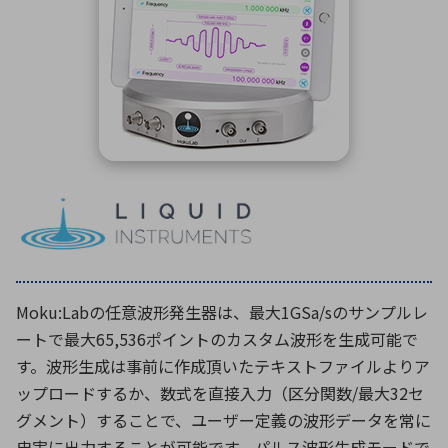
ICTソリューション
民生
組立・ロボティクス
医療
A
B
C
D
ロボティクス（AI）
品質管理・検査
E
F
G
H
I
J
K
L
データセンタ・クラウド
接着・接合
レーザー・光学部品
組込コンピュータ
M
N
O
P
Q
R
S
T
ミリ波レーダー
製品製造・加工
U
V
W
X
特定用途向け・その他
サービス
Y
Z
ブログ｜ここから始まる最新技術
レーダ・衛星通信
Moku:Labの任意波形発生器は、最大1GSa/sのサンプルレ
検索
医療機器
ートで最大65,536ポイントのカスタム波形を生成可能で
照射
す。波形生成は事前に作成頂いたテキストファイルよりア
ップロードするか、数式を直接入力（区分関数/最大32セ
グメント）することで、ユーザー定義の波形データを常に
シミュレーター
忠実に出力することが可能です。パルス波形生成モードで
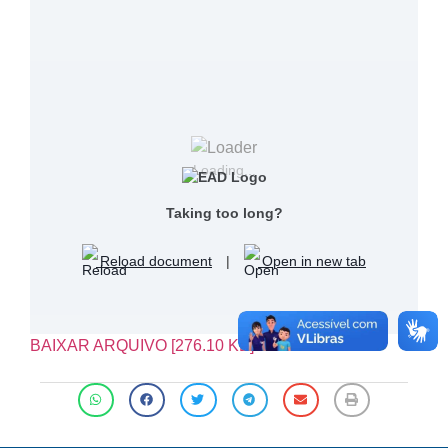
Loading...
Taking too long?
Reload document
|
Open in new tab
BAIXAR ARQUIVO [276.10 KB]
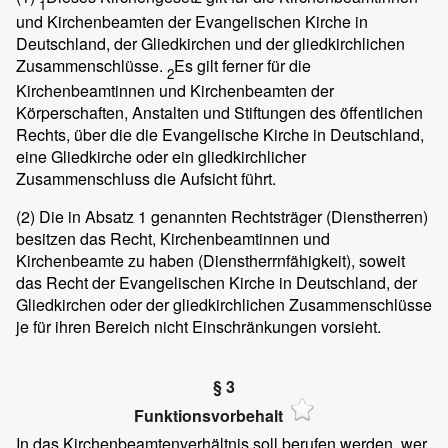
1
und Kirchenbeamten der Evangelischen Kirche in
Deutschland, der Gliedkirchen und der gliedkirchlichen
Zusammenschlüsse.
Es gilt ferner für die
2
Kirchenbeamtinnen und Kirchenbeamten der
Körperschaften, Anstalten und Stiftungen des öffentlichen
Rechts, über die die Evangelische Kirche in Deutschland,
eine Gliedkirche oder ein gliedkirchlicher
Zusammenschluss die Aufsicht führt.
(2)
Die in Absatz 1 genannten Rechtsträger (Dienstherren)
besitzen das Recht, Kirchenbeamtinnen und
Kirchenbeamte zu haben (Dienstherrnfähigkeit), soweit
das Recht der Evangelischen Kirche in Deutschland, der
Gliedkirchen oder der gliedkirchlichen Zusammenschlüsse
je für ihren Bereich nicht Einschränkungen vorsieht.
§ 3
Funktionsvorbehalt
In das Kirchenbeamtenverhältnis soll berufen werden, wer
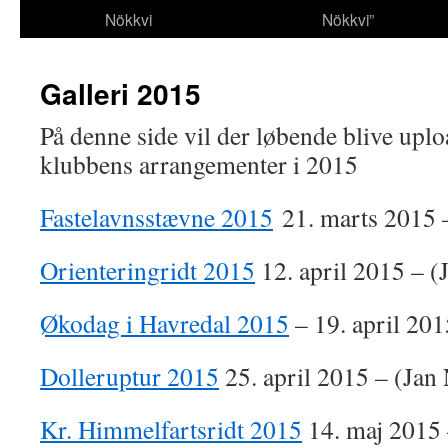
Nökkvi
Nökkvi”
Galleri 2015
På denne side vil der løbende blive uploa
klubbens arrangementer i 2015
Fastelavnsstævne 2015
21. marts 2015 
Orienteringridt 2015
12. april 2015 – (
Økodag i Havredal 2015
– 19. april 201
Dolleruptur 2015
25. april 2015 – (Jan 
Kr. Himmelfartsridt 2015
14. maj 2015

──────

Exercise directions: In the listing, return each line containing the string "april".

Task answer:
12. april 2015 – (
– 19. april 201
25. april 2015 – (Jan 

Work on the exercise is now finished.